What you will do
Every line in the data below from the one containing "ring tip: (189, 220)" down to the one containing "middle tip: (319, 211)", both included, must be retyped exactly; no other line is to appear.

--- The records Enclosed Below ---

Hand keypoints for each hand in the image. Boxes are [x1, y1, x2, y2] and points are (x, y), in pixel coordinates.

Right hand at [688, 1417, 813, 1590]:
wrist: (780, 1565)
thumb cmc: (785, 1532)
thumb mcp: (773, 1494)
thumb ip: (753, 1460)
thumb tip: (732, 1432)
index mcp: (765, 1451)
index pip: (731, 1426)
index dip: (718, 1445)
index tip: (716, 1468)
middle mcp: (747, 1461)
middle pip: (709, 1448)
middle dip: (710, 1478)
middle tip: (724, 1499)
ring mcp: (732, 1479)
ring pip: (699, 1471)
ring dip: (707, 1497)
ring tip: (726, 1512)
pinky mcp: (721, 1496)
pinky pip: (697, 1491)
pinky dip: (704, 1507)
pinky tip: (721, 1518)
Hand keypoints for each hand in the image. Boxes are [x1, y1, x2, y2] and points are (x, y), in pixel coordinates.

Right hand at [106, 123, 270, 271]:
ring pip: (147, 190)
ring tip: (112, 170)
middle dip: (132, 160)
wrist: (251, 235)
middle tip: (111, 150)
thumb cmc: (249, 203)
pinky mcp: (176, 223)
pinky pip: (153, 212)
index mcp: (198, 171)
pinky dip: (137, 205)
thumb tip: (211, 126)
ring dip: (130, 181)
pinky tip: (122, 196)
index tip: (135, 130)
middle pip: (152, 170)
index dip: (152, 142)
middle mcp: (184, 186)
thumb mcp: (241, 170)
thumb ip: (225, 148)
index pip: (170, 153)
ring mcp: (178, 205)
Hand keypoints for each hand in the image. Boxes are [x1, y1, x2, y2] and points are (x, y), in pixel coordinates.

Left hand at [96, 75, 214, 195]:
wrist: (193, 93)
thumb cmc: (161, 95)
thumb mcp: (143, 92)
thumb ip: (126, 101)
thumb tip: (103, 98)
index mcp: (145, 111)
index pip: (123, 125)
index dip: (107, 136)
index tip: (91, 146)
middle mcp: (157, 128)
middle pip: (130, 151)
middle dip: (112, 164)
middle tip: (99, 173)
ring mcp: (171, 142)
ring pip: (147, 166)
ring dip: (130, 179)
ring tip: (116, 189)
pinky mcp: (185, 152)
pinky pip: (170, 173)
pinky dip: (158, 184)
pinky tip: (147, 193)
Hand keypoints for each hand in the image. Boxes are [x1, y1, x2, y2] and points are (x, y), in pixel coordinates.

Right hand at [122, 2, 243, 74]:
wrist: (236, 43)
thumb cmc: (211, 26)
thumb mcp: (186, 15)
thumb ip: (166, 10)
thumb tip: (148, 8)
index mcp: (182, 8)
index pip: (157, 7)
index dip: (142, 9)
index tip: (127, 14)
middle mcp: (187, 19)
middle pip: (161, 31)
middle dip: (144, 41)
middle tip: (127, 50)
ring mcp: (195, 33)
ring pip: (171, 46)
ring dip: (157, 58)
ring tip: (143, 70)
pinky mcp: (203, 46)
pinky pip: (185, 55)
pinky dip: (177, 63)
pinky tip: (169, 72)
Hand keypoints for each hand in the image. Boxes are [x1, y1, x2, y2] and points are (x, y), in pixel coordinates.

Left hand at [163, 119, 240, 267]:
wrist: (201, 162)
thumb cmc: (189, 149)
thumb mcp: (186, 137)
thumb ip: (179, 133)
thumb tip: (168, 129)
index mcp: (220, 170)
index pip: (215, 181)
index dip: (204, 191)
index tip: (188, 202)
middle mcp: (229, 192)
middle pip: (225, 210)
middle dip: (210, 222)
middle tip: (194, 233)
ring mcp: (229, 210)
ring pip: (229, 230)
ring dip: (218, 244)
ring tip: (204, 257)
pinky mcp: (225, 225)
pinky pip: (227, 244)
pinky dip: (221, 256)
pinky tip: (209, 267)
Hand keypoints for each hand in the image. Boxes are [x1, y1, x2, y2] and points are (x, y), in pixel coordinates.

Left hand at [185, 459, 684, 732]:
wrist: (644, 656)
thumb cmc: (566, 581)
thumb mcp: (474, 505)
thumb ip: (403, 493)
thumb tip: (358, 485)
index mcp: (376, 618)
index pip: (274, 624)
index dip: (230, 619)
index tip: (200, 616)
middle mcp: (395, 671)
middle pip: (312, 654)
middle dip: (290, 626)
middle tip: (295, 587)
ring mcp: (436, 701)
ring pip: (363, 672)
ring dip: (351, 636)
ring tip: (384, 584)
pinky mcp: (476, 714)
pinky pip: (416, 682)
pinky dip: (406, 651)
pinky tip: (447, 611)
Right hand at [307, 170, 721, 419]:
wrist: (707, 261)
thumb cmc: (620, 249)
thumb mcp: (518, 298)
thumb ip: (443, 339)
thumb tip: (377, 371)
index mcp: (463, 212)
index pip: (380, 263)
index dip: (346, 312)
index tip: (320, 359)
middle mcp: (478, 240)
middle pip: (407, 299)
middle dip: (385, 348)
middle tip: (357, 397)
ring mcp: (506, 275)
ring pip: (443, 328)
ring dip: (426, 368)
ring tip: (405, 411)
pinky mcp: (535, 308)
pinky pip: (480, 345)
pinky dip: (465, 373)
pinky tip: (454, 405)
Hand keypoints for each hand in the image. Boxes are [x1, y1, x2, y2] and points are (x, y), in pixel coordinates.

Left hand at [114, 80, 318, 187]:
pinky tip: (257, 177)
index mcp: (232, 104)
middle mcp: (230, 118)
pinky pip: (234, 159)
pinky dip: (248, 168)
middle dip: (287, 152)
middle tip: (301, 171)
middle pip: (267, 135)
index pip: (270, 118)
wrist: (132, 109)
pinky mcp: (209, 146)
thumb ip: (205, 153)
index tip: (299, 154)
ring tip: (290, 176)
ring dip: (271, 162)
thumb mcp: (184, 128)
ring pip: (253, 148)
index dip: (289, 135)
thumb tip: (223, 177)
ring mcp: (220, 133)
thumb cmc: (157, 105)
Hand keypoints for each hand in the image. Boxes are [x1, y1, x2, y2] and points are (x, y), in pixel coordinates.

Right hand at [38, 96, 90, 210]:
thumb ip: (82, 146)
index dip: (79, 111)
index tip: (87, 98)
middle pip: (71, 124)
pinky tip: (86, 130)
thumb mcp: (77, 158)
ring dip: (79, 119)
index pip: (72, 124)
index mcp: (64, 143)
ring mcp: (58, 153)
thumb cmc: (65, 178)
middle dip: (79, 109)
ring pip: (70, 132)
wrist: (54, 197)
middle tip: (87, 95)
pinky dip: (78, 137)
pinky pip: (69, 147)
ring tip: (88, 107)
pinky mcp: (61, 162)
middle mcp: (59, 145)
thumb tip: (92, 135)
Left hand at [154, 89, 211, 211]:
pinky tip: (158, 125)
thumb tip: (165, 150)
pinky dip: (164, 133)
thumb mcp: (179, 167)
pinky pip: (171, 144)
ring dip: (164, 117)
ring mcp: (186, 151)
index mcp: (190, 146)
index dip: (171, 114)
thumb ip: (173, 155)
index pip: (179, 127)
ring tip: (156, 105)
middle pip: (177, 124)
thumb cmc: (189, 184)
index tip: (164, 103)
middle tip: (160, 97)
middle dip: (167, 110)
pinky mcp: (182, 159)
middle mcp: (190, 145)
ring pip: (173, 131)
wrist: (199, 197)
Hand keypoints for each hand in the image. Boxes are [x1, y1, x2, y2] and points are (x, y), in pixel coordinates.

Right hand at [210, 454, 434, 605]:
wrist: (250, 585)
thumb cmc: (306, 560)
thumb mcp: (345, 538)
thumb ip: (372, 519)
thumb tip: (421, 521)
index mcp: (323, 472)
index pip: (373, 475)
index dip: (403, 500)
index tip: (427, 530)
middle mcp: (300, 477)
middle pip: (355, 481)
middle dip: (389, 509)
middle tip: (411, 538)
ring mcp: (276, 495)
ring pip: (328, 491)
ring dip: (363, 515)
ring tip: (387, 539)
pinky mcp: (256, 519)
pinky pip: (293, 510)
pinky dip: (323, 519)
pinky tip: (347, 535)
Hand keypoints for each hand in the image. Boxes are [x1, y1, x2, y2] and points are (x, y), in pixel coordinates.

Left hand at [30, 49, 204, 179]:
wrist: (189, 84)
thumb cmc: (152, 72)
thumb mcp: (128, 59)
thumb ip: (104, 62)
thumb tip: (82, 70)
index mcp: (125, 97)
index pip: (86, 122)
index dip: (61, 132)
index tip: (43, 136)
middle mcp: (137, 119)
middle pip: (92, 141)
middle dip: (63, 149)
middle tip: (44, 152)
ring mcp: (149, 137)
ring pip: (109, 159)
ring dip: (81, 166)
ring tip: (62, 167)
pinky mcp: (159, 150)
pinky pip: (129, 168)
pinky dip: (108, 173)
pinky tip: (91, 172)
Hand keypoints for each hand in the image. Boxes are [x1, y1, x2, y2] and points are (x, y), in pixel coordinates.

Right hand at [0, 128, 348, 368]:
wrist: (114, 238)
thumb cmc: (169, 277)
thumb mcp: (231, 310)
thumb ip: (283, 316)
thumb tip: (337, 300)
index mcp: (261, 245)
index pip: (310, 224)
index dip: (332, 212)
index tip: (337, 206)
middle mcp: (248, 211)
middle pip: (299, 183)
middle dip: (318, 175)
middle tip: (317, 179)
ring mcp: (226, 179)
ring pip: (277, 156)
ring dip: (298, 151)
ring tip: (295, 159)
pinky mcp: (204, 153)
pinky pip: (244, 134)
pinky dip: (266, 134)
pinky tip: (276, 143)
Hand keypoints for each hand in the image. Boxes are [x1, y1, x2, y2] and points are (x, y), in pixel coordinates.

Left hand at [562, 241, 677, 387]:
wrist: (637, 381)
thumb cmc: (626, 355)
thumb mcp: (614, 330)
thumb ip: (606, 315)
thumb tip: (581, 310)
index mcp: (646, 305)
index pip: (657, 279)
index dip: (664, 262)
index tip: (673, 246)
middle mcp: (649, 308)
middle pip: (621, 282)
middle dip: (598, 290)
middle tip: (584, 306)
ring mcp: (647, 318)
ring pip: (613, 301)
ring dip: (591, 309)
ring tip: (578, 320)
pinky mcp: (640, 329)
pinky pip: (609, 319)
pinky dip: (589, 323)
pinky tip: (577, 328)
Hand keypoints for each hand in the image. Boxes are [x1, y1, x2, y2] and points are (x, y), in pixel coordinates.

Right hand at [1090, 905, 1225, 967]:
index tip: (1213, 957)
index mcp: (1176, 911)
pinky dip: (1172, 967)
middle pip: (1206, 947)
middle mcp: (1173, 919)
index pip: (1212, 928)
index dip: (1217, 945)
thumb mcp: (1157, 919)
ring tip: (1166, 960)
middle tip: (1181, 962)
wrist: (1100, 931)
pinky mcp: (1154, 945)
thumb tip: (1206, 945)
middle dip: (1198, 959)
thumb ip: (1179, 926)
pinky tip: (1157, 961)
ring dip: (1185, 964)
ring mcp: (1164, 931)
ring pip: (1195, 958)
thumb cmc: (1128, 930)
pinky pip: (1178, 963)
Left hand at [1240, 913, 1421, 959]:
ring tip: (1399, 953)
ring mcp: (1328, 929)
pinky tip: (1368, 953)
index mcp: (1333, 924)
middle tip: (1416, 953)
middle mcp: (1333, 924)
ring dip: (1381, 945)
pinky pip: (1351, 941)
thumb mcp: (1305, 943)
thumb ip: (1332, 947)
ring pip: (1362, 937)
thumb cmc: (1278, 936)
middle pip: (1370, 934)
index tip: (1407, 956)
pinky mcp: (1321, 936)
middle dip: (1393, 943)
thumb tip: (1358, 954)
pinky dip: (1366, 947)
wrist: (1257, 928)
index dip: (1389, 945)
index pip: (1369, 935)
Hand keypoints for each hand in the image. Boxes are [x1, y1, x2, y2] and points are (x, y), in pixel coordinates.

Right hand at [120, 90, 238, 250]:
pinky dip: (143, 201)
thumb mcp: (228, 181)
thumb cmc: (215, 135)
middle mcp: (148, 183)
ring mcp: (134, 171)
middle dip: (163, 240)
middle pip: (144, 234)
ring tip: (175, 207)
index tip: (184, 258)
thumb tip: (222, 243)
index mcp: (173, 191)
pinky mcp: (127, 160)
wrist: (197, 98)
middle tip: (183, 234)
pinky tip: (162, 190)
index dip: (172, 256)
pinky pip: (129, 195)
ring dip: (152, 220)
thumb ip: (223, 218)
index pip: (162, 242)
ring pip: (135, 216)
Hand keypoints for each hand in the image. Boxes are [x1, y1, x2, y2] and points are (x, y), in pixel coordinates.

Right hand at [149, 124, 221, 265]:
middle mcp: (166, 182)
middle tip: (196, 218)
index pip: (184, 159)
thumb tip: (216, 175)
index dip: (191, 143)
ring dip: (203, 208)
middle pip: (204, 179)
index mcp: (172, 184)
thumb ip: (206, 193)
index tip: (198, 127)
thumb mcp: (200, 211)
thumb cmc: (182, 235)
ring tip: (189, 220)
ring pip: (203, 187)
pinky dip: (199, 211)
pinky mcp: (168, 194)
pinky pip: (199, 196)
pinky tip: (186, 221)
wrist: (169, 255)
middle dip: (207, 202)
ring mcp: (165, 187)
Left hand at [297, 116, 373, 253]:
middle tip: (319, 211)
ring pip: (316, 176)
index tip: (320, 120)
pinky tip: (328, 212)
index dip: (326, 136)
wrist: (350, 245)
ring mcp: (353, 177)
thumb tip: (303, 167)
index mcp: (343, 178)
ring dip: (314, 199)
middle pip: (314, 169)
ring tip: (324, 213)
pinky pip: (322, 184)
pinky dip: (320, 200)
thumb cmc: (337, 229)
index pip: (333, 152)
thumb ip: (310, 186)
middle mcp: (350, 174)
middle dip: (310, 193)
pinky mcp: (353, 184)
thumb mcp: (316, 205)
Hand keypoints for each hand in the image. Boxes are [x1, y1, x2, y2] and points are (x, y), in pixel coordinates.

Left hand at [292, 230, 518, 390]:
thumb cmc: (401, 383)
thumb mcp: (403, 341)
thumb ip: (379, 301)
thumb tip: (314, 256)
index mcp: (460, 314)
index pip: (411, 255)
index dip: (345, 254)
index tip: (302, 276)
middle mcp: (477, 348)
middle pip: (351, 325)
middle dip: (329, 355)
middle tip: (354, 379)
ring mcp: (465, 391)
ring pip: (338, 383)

--- End of Enclosed The records ---

Task answer
ring tip: (189, 220)
ring pip: (203, 187)
pinky dip: (199, 211)
pinky mcp: (168, 194)
pinky pip: (199, 196)
pinky tip: (186, 221)
wrist: (169, 255)
middle dip: (207, 202)
ring mcp: (165, 187)
Left hand at [297, 116, 373, 253]:
middle tip: (319, 211)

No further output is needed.